Prashna Upanishad with Shankara’s Commentary

by S. Sitarama Sastri | 1928 | 19,194 words

The Prashna Upanishad is a series philosophical poems presented as questions (prashna) inquired by various Hindu sages (Rishi) and answered by Sage Pippalada. The questions discuss knowledge about Brahman, the relation of the individual (Purusha) with the universal (Atman), meditation, immortality and various other Spiritual topics. This commentar...
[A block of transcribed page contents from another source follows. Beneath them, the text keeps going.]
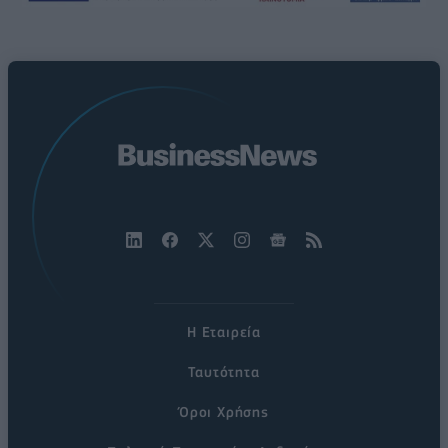
Η Εταιρεία
Ταυτότητα
Όροι Χρήσης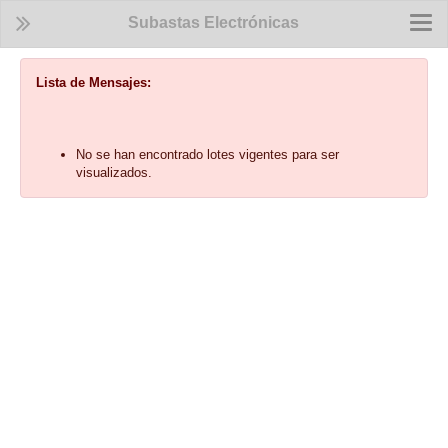
Subastas Electrónicas
Togg
navi
Lista de Mensajes:
No se han encontrado lotes vigentes para ser
visualizados.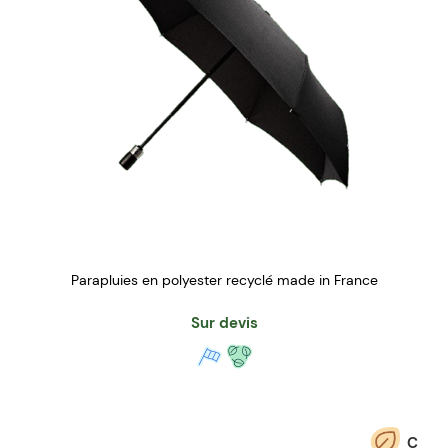
Parapluies en polyester recyclé made in France
Sur devis
C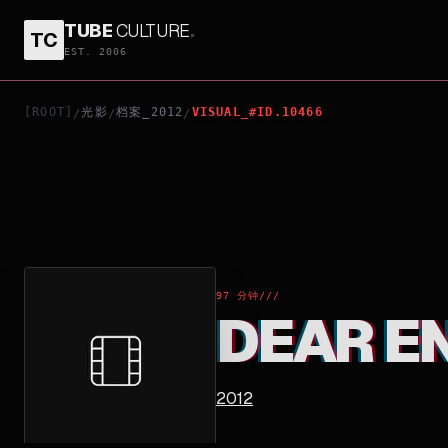
TUBE
CULTURE
.
TC
DEAR ENEMY
EST. 2006
[ROOT]
光影
档案_2012
VISUAL_#ID.10466
/
/
/
97 分钟
///
DEAR E
2012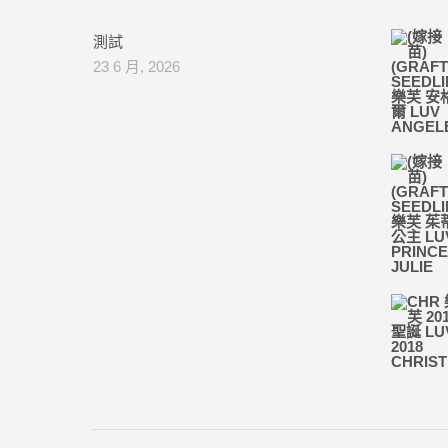
測試
23 6 月, 2026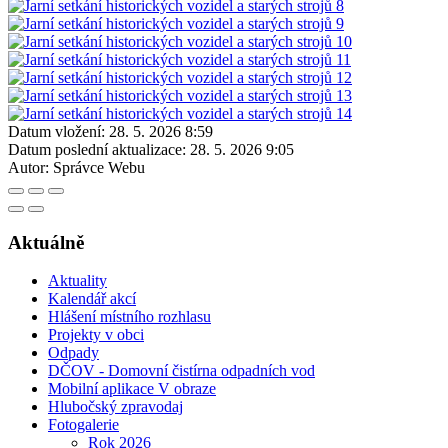
Datum vložení:
28. 5. 2026 8:59
Datum poslední aktualizace:
28. 5. 2026 9:05
Autor:
Správce Webu
Aktuálně
Aktuality
Kalendář akcí
Hlášení místního rozhlasu
Projekty v obci
Odpady
DČOV - Domovní čistírna odpadních vod
Mobilní aplikace V obraze
Hlubočský zpravodaj
Fotogalerie
Rok 2026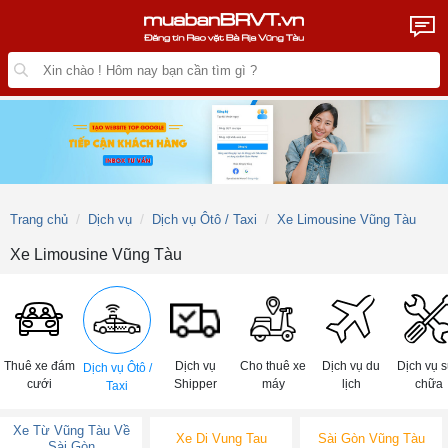
Trang chủ
Dịch vụ
Dịch vụ Ôtô / Taxi
Xe Limousine Vũng Tàu
Xe Limousine Vũng Tàu
Thuê xe đám
Dịch vụ
Cho thuê xe
Dịch vụ du
Dịch vụ 
Dịch vụ Ôtô /
cưới
Shipper
máy
lịch
chữa
Taxi
Xe Từ Vũng Tàu Về
Xe Di Vung Tau
Sài Gòn Vũng Tàu
Sài Gòn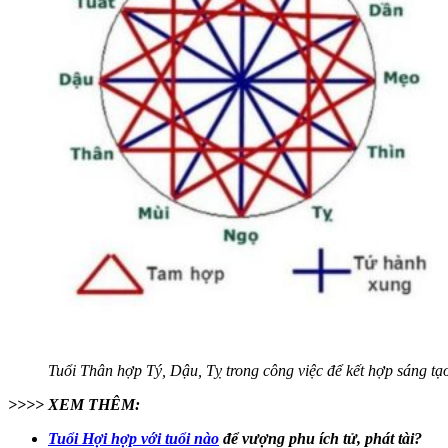
Tuổi Thân hợp Tý, Dậu, Tỵ trong công việc để kết hợp sáng tạo
>>>> XEM THÊM:
Tuổi Hợi hợp với tuổi nào
để vượng phu ích tử, phát tài?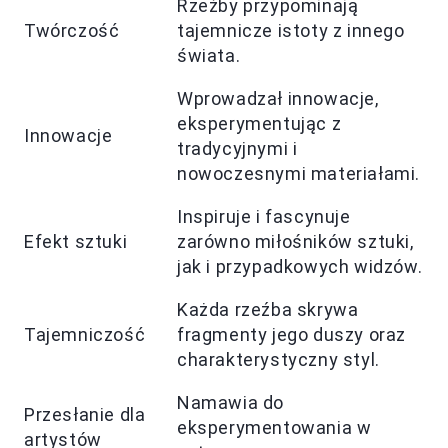
Rzeźby przypominają
Twórczość
tajemnicze istoty z innego
świata.
Wprowadzał innowacje,
eksperymentując z
Innowacje
tradycyjnymi i
nowoczesnymi materiałami.
Inspiruje i fascynuje
Efekt sztuki
zarówno miłośników sztuki,
jak i przypadkowych widzów.
Każda rzeźba skrywa
Tajemniczość
fragmenty jego duszy oraz
charakterystyczny styl.
Namawia do
Przesłanie dla
eksperymentowania w
artystów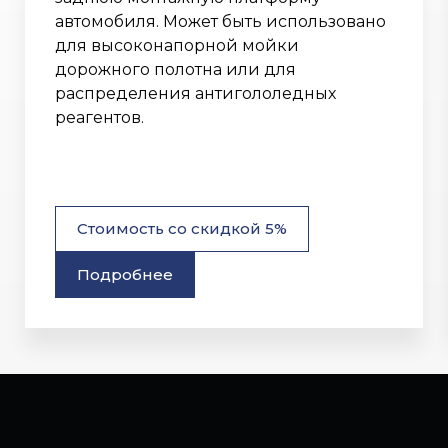
автомобиля. Может быть использовано
для высоконапорной мойки
дорожного полотна или для
распределения антигололедных
реагентов.
Стоимость со скидкой 5%
Подробнее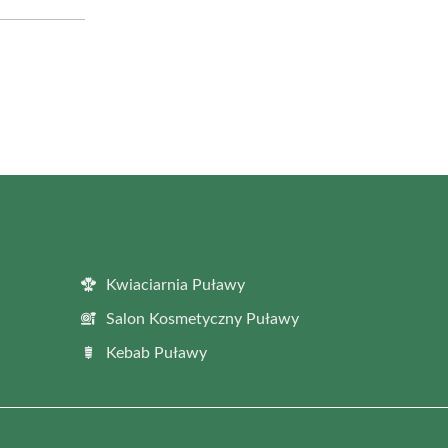
Kwiaciarnia Puławy
Salon Kosmetyczny Puławy
Kebab Puławy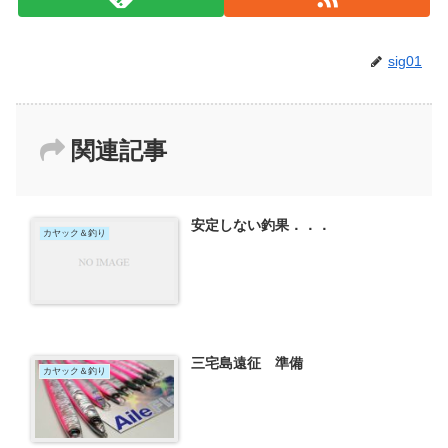
sig01
関連記事
安定しない釣果．．．
カヤック＆釣り
三宅島遠征 準備
カヤック＆釣り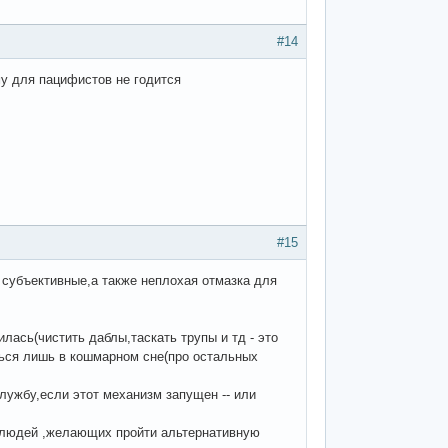
#14
у для пацифистов не годится
#15
 субъективные,а также неплохая отмазка для
лась(чистить даблы,таскать трупы и тд - это
ься лишь в кошмарном сне(про остальных
ужбу,если этот механизм запущен -- или
л людей ,желающих пройти альтернативную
हृदि ह्येष आत्मा । अत्रैतदेकशतं नाडीनं तासां शतं शतमेकैकस्या द्वासप्ततिर्द्वासप्ततिःप्रतिशाखानाडीसहस्राणि भवन्त्यासु व्यानश्चरति ॥ ६ ॥

hṛdi hyeṣa ātmā | atraitadekaśataṃ nāḍīnaṃ tāsāṃ śataṃ śatamekaikasyā dvāsaptatirdvāsaptatiḥpratiśākhānāḍīsahasrāṇi bhavantyāsu vyānaścarati || 6 ||

6. This atman is in the heart. Here, there are a hundred and one nerves. Every one of these has a hundred brandies; again, every one of these has seventy-two thousand sub-branches. In these, vyana moves. 

 

Shankara’s Commentary:

Com.—In the heart, i.e., in the akasa of the heart, enclosed within a lump of flesh of the form of a lotus, is this atman, i.e., the subtle body connected with the atman. Here, i.e., in the heart, are the chief nerves, a hundred and one in number. Every one of these chief nerves has a hundred branches. Every one of these branches has seventy-two thousand sub-branches. In these nerves, moves vyana (so called, because he is all-pervading). Vyana stays pervading the whole body through the going out from the heart everywhere within the body, as rays from the sun, especially in the joints, shoulders and vital parts. Growing active in the interim between the activities of the prana and the apana, it is able to perform deeds requiring great strength.